Perché fondamentali?
Perché mentre in patria si è omogenei all’elemento vitale in cui si procede, all’estero avevamo, come dire, una doppia o tripla esistenza. Io son vissuto in Catalogna, e nella vita quotidiana ci trovavamo in un ambiente che da una parte era spagnolo, e già non era il nostro, dall’altra, essendo in terra catalana, si odiavano gli spagnoli, e noi parlavamo il castigliano. E siccome la mia famiglia abitava in un palazzo di sette, otto piani, quindi molto moderno, ero letteralmente circondato da gente che parlava una lingua diversa da quella in cui io pensavo”.
In italiano?
“No, in castigliano”.
I primi libri?
“Cominciai a leggere molto presto. Amavo i racconti sul mondo mitico romano: erano, come dire, un’ancora di salvezza del nostro costume di vita. Ma il nutrimento della mia anima erano le gesta del Cid Campeador, che corrispondevano in tutto e per tutto all’insegnamento silenzioso di mio padre: io sentivo di dovermi comportare come un caballero. Fortunatamente ero nato in un ambiente non confortevole che mi consentiva di temprarmi. Mio padre mi aveva insegnato i principi della boxe… e anche mio figlio ora si diletta in quest’arte… ma nei miei tempi, e nei luoghi dove vivevo, il picchiare forte e picchiare per primo era assolutamente indispensabile, perché se no il giorno dopo mi sarei trovato altri quattro ragazzotti che mi avrebbero riempito di pugni. E in ogni caso ne andava dell’onore italiano!”
Un italiano nato in Spagna, con il padre passato da Inghilterra, Carabi e Patagonia. Non era facile conservare chiarezza sulle proprie radici…
“Non solo! Mia madre aveva iniziato la sua adolescenza a Massaua, dove il padre, mio nonno, lavorava presso il governo militare italiano: lui parlava perfettamente l’arabo classico e l’arabo comune. Non per niente, la prima lingua che ho imparato fuori della scuola, oltre all’inglese, è stato l’arabo”.
A che età?
“Quattordici anni. Eravamo poveri, così avevo risparmiato per un anno gli spiccioli per le piccole merende che portavo a scuola. Alla fine comprai finalmente una malridotta grammatica araba, che però non era quella giusta, era un dialetto parlato dai berberi: mio nonno mi indirizzò poi verso l’arabo puro. Subito dopo imparai il turco e più tardi, già in Italia, imparai il persiano… Ecco, vede? [indica un’altra foto, su una cassettiera, ndr] là sto conversando con lo Sha di Persia”.

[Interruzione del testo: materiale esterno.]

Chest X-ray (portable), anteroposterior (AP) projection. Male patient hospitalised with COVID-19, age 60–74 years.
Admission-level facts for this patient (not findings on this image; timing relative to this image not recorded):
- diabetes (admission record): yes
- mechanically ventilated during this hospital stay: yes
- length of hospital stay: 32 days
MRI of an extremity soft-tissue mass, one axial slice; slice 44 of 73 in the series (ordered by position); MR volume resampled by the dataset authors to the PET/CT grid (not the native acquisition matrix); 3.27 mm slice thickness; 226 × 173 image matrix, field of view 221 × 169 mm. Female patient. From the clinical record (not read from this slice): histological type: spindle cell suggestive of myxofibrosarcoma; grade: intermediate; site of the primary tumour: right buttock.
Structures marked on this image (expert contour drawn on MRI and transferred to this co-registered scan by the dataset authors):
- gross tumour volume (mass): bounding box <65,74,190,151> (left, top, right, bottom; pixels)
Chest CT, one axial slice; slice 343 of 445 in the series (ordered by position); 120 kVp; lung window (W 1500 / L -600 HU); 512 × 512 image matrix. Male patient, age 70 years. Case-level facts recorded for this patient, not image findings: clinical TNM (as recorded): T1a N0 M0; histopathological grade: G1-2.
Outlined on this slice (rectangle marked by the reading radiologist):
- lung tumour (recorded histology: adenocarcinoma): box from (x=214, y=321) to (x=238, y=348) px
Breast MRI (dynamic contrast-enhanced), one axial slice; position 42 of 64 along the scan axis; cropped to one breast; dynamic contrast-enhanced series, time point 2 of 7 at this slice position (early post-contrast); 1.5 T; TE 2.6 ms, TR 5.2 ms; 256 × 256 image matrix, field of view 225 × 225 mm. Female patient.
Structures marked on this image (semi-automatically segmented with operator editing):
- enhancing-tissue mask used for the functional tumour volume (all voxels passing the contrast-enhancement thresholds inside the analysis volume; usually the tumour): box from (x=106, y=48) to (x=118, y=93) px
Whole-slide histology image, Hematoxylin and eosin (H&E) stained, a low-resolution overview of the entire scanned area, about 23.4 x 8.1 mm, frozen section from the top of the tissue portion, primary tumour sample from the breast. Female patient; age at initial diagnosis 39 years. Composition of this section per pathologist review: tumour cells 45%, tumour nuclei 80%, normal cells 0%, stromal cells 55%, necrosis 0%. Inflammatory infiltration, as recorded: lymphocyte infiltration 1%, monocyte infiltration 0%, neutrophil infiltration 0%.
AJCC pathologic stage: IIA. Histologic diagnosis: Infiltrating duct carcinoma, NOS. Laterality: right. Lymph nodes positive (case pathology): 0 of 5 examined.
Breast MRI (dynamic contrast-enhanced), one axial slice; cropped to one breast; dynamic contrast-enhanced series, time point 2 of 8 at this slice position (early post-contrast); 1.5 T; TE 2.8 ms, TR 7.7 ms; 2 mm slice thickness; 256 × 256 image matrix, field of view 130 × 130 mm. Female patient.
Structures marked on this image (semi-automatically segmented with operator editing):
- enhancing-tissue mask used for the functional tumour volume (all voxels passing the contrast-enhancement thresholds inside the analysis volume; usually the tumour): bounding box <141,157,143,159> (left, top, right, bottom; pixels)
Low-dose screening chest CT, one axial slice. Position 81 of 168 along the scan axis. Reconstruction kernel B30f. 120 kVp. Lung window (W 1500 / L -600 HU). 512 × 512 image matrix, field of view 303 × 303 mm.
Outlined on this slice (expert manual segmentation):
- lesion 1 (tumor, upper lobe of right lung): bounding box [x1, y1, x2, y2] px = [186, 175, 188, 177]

Aveva una certa facilità con le lingue.
“Ma non era mica tanto facile! E’ che mi ci mettevo di buzzo buono! La mia giornata era divisa in due parti: la prima era impiegata a seguire la scuola… e non ero un bravo allievo, ero piuttosto sognante, mentre la scuola italiana era estremamente dura: studiavamo lo spagnolo, l’italiano, il francese, l’inglese… tutti i giorni avevamo molto da studiare, molto da fare ginnastica, corsa e altre cose del genere. Nella seconda parte studiavo da solo quel che piaceva a me. Anche il greco lo imparai da solo, come il turco e lo spagnolo antico. Una mia zia mi regalò poi una grammatica sanscrita, un dono preziosissimo; io avevo già studiato, sempre da solo, quelle che erano le migrazioni dei popoli arii, quindi il portato culturale delle varie tradizioni indoeuropee, come l’Edda poetica e in prosa e il sanscrito, mi consentì di approfondire quelle conoscenze. Molti anni più tardi imparai un’altra lingua scandinava, lo svedese, ma avevo già studiato l’antico norvegese, il norreno… Poi, vediamo… l’anglosassone, l’aramaico (ma non sono mai riuscito a togliermi quel fastidioso accento arabo), il tibetano, il cinese, un po’ il giapponese…”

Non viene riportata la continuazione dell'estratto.